Earlier this month police fired tear gas and shot at protestors injuring two opposition supporters in the chest while breaking up a massive opposition collect in Terengganu state where opposition and government are equally matched in strength.
The Sept 8 rally organised by Bersih acronym for a coalition of five opposition political parties and 26 civil society NGOs was the biggest one organised so far to press the bespeak for free and fair elections.
Bersih (the evince means clean in the Malay language) has been touring the country mobilising and winning public support ahead of a general election that is widely expected to be called in November when police began using excessive force adding a new and violent dimension to electoral politics in the country.
“The use of such hard compel and firing weapons injuring opposition supporters is unprecedented in recent history,” said Parliamentary Opposition Leader Lim Kit Siang.
Police said the assembly had no permit and was therefore illegal but opposition leaders beg on their alter to peaceful assembly to bespeak change.
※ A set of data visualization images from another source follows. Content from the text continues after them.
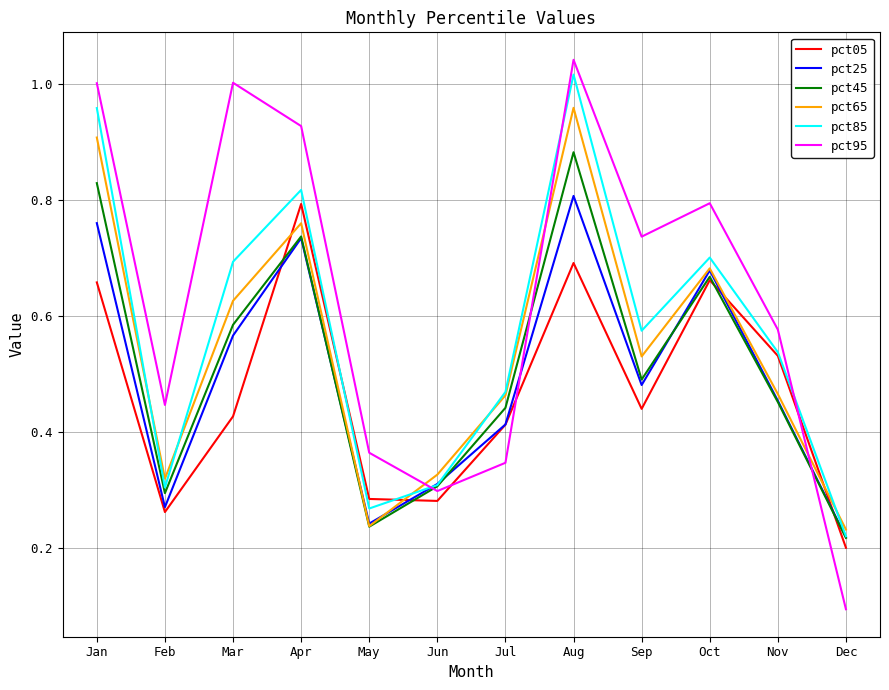

Which category has the highest value across all series?

Aug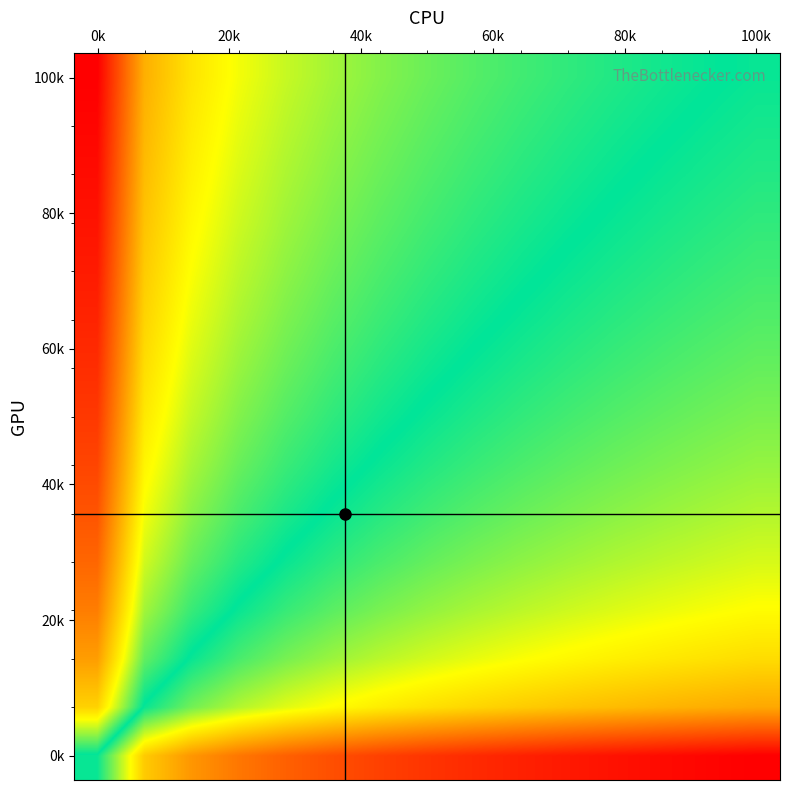

What is the greatest value displayed?

1.0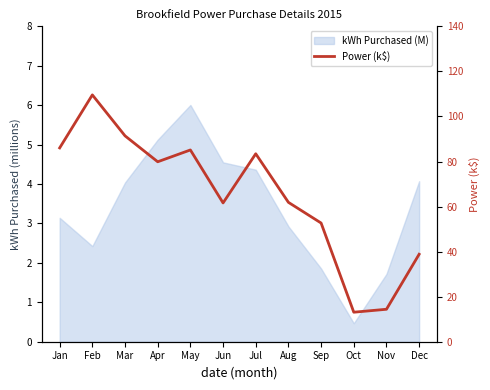

Which label corresponds to the smallest value in the chart?

Oct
Serious accusation
During the melee the national flag was burned an act the mainstream electronic media has taken favor of by repeating the scene over and over again accusing opposition members of being unpatriotic - a serious accusation in a year when the country is celebrating 50 years as an independent nation.
Prime attend Abdullah Badawi himself accused the opposition parties of starting a riot in request to blame the government and discrediting his 13-party National lie coalition government.
For their move opposition leaders have charged that cleverly disguised “agent provocateurs” had burnt the flag and put the accuse on them.
“The incident strongly suggests that police harassment has reached new heights against gatherings deemed unfavorable to the government,” Anwar said in an interview with Malaysiakini an independent online news agency this week. “This is cause for carve concern,” he said.
Whatever the inspect tension is mounting as opposition political parties and civil society groups go on a road show demanding major changes in the way the country has conducted 11 general elections since independence in 1957.
The campaign for electoral reforms is a study effort by the desire suffering opposition political parties and civil society leaders to aim the playing handle to verify remove fair and alter election.
Among the changes they want is abolition of the `first-past-the affix’ polling system inherited from the departing British colonial authorities that allows the winner with a simple majority to dominate parliament.
Opposition political parties often poll 40 to 50 percent of the national choose but end up with a paltry number of seats in parliament as is the case now. (The opposition together controls only 18 of the 219 seats in parliament although they polled over 40 percent of the national vote in the 2004 general elections)
“This is an outdated system that shuts out minorities women and indigenous populate…their voice is drowned out by majoritarian command,” said Lim. “It does not reflect the national choose that opposition won in the elections.”
“With the outdated system the government virtually gives itself a huge majority every election,” he told IPS. “We undergo elections but not representative rule nor democratic practices…it is a camouflage,” he said. “It is time study changes are made to the election system to make it truly representative.”
Other Bersih demands consider an end to gerrymandering of electoral constituencies that takes place once every 10 years and to make the Election Commission an independent authority and end its subservience to the ruling coalition.
Critics also be the government to accept in domestic and international observers and the removal of the discretionary powers of the Registrar of Societies to deny registration for new political parties.
(An example is the Socialist celebrate of Malaysia which has been denied registration for over a decade on grounds that it poses a threat to national security.)
“We also want the high change deposits for candidates to be reduced,” said Lim Guan Eng secretary command of the Democratic Action celebrate or DAP the largest opposition party in Parliament. “It is ridiculous to impose high cash barriers for contesting and still affirm we are a democracy. Such methods block off poor populate from seeking elected office leaving the rich to act upon Parliament.”
“Such a bunco eight-day race period is ridiculously inadequate to convince voters to approve the opposition,” said Sivarasah Rasiah human rights lawyer and vice-president of the National Peoples Party of de facto opposition leader Anwar Ibrahim.
“On the other transfer the ruling coalition has all the advantages. It keeps the polls go out secret but prepares heavily in the.